** TASK INPUTS follows **

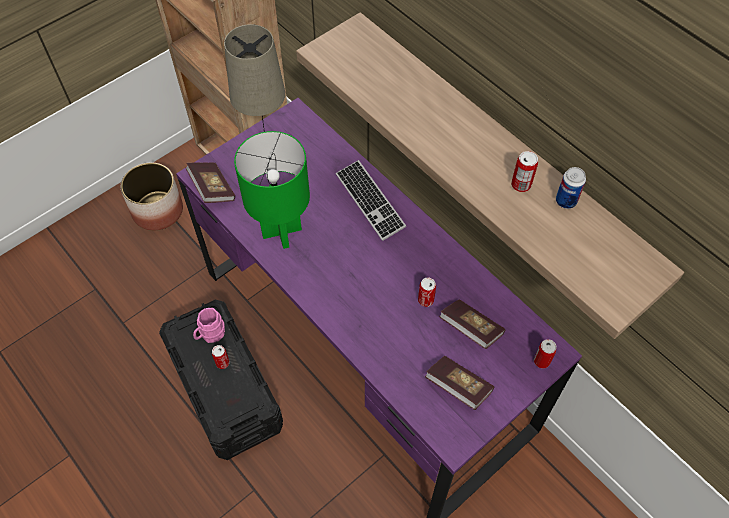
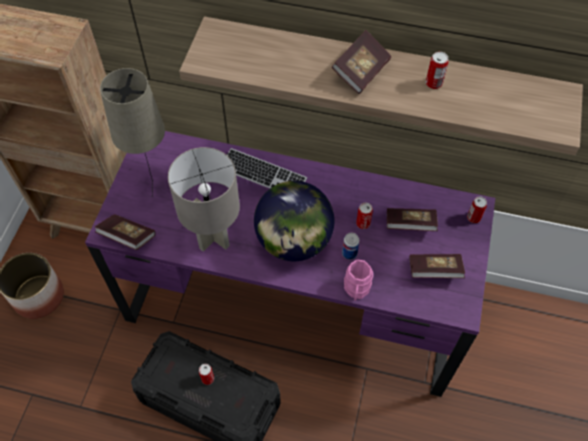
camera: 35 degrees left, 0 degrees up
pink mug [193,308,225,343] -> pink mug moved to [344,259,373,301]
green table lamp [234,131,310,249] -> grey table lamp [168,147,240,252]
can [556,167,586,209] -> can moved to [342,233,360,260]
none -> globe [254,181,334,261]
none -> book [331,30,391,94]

** End of TASK INPUTS **

GOAL OF THE EXERCISE: Exact duplicates of all the entries are required, and no image may appear in them.

SOLUTION:
camera: 35 degrees left, 0 degrees up
pink mug [193,308,225,343] -> pink mug moved to [344,259,373,301]
green table lamp [234,131,310,249] -> grey table lamp [168,147,240,252]
can [556,167,586,209] -> can moved to [342,233,360,260]
none -> globe [254,181,334,261]
none -> book [331,30,391,94]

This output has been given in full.